Dozens have died in the country in recent months as a result of historically high levels of rain.
"The village is lost. Las Tejerias is lost," said Carmen Melendez, 55, who has lived in the town her whole life.
Residents have dug through the remains of battered homes looking for loved ones, while search teams are using dogs to find survivors trapped in the rubble.
A butcher's shop was among the businesses buried in muddy sediment. It closed because of the Covid-19 pandemic and had been due to reopen on Monday.
"We were waiting for the meat to be shipped in — to start after two years," said Ramon Arvelo, one of the workers helping to remove mud.
Another resident, Loryis Verenzuela, 50, said: "I never thought that something of this magnitude could happen.

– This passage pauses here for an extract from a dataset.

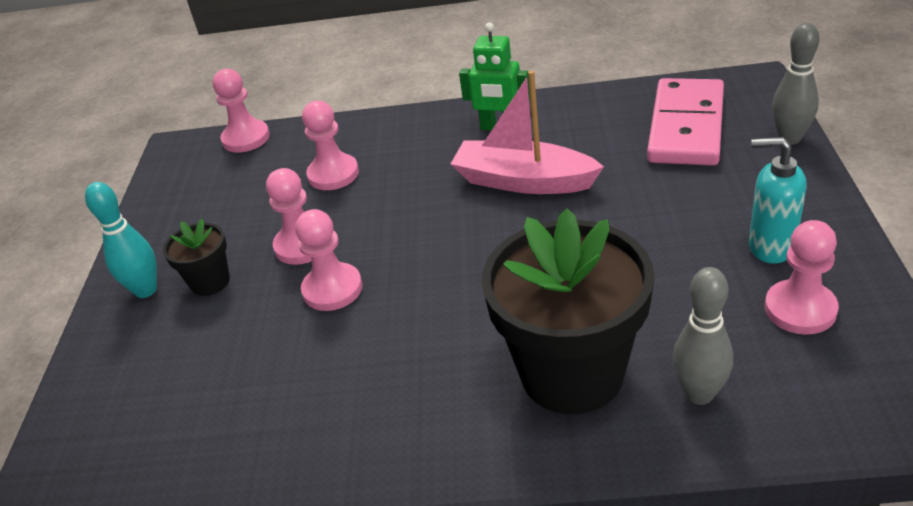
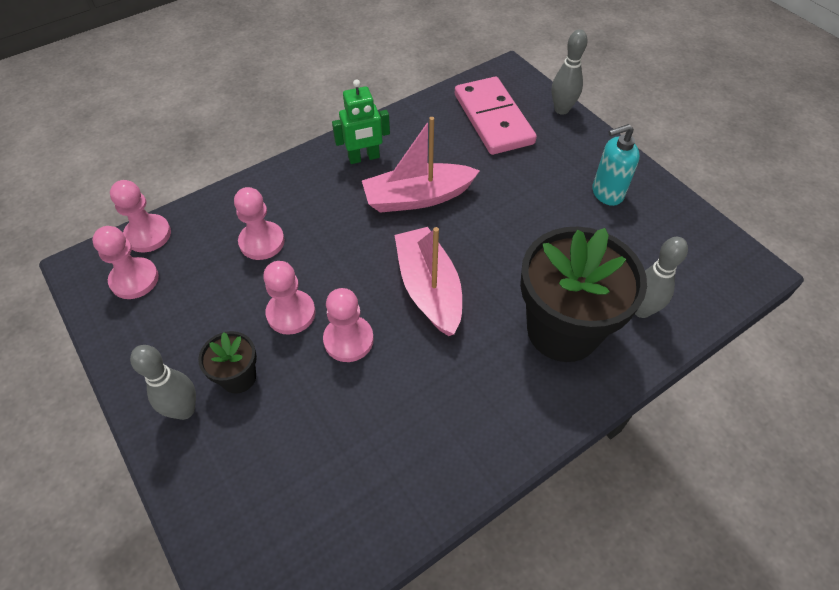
camera: 40 degrees left, 15 degrees up
turquoise bowling pin [85,182,157,298] -> grey bowling pin [130,345,196,420]
pink pawn [765,220,839,335] -> pink pawn moved to [92,226,159,299]
none -> pink boat [395,227,462,336]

It's a really big deal."
"We had a huge landslide as a result of the changing climate," said Mr Ceballos, referring to the effects of Hurricane Julia, which passed to the north of Venezuela the night before.
A month's worth of rain fell in one day. "These strong rains saturated the ground," he said.
Images taken by rescue team drones showed huge amounts of earth piled in the streets as residents tried to remove the mud from their houses.
Las Tejerias resident Jose Santiago, 65, held on to an antenna for 40 minutes as the flooding destroyed several houses, including his own.
"The river caught me and I couldn't find anything to do besides climb a roof and grab on to an antenna. I was reborn," he said.
Venezuelan President Nicolas Maduro has declared three days of national mourning for the victims.
People have used social media to offer assistance to the town, which has lost electricity and communication services.
Caracas baseball team Los Leones have called for donations of "non-perishable foods, water and clothes" for the victims.
The landslide, caused by the biggest river flood in the area in 30 years, is the worst in Venezuela this year.
In August, at least 15 people died in the Venezuelan Andes after heavy rain caused mud and rock slides.
A month later, at least eight people died when floods hit a religious retreat in the western part of the country.
In 1999, landslides killed about 10,000 people in the state of Vargas, north of Caracas.